The eShell 200 microneedle arrays were successfully able to create pores in human stratum corneum and epidermis. An image of the pores created by microneedle insertion and removal is shown in Figure 3. Approximately 58 μm diameter pores were observed in the human stratum corneum and epidermis. The pores are irregular in shape and smaller than the microneedle diameter. These features were attributed to anisotropic tensile forces caused by the collagen and elastic fibers in the skin. These forces can contract the skin and thereby reduce the pore size in the stratum corneum. By adjusting the focal height of the microscope, we were able to verify that the needles created pores that completely passed through the stratum corneum layer and entered the deeper layers of the epidermis. The pores became smaller in size but remained open after removal of the microneedle arrays. These open pores may serve as conduits for transport of pharmacologic agents after microneedle removal. Park and colleagues26 reported similar results in a poly(L-glycolic acid) microneedle skin penetration study using the human stratum corneum and epidermis model.

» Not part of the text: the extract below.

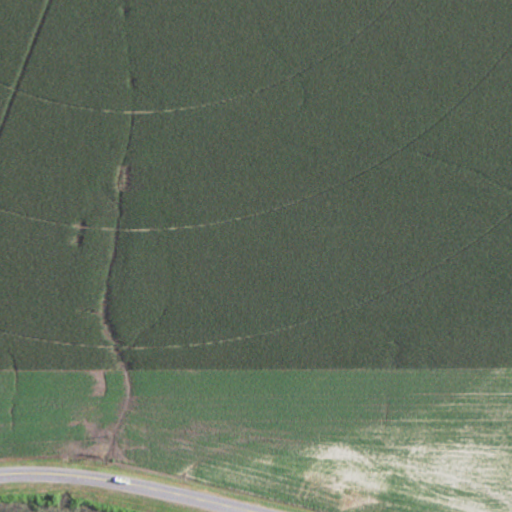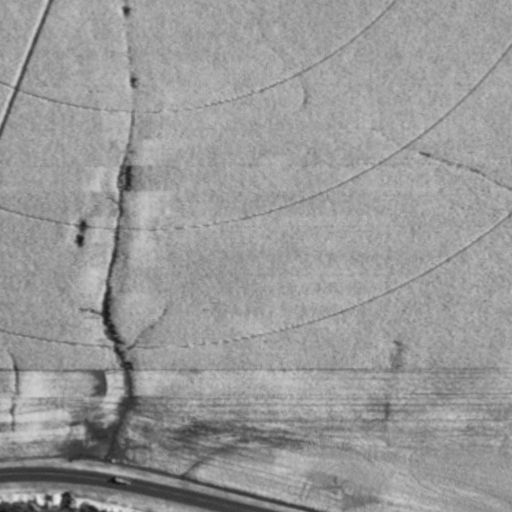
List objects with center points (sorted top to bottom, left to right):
road: (129, 483)
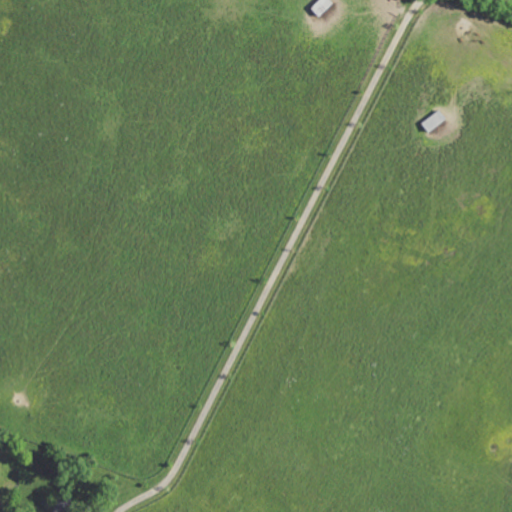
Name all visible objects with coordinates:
building: (317, 6)
road: (278, 265)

Polymer microneedles for transdermal delivery of insulin or other protein-based pharmacologic agents were created using a combination of 2PP microfabrication and PDMS micromolding. This approach generally provides high-fidelity reproduction of microscale features; however, some improvement in reproduction of small scale features (e.g., microneedle tips) may be possible. The eShell 200 microneedle array demonstrated suitable compressive strength for use in transdermal drug delivery applications. Human epidermal keratinocyte viability on the eShell 200 polymer surfaces was similar to that on polystyrene control surfaces. In vitro studies demonstrated that microneedle arrays fabricated from eShell 200 successfully produced pores in stratum corneum and epidermis. The microscale pores produced by microneedle–skin interaction may be used to facilitate the diffusion of pharmacologic agents through the skin. Our results suggest that a combination of micromolding and 2PP microfabrication represents a high-throughput approach that may be used to create microneedle structures with appropriate structural, mechanical, and biological properties for transdermal drug delivery of insulin and other protein-based pharmacologic agents. In vitro and in vivo studies are underway to examine whether microneedles prepared using this approach exhibit suitable biological properties for insulin delivery. In vitro permeation studies of various pharmacologic agents through animal and human skin models are also being investigated.25,27,28 Several medical uses for these devices are anticipated. For example, eShell 200 microneedles may be utilized to deliver incretin mimetics and other novel protein-based pharmacologic agents for treatment of diabetes, which cannot be administered in oral form because they may be metabolized in the gastrointestinal tract or in the liver before reaching systemic circulation.
The authors thank K. Evaul and A. O. Inman (Center for Chemical Toxicology Research and Pharmacokinetics, North Carolina State University) for their assistance with the MTT assays.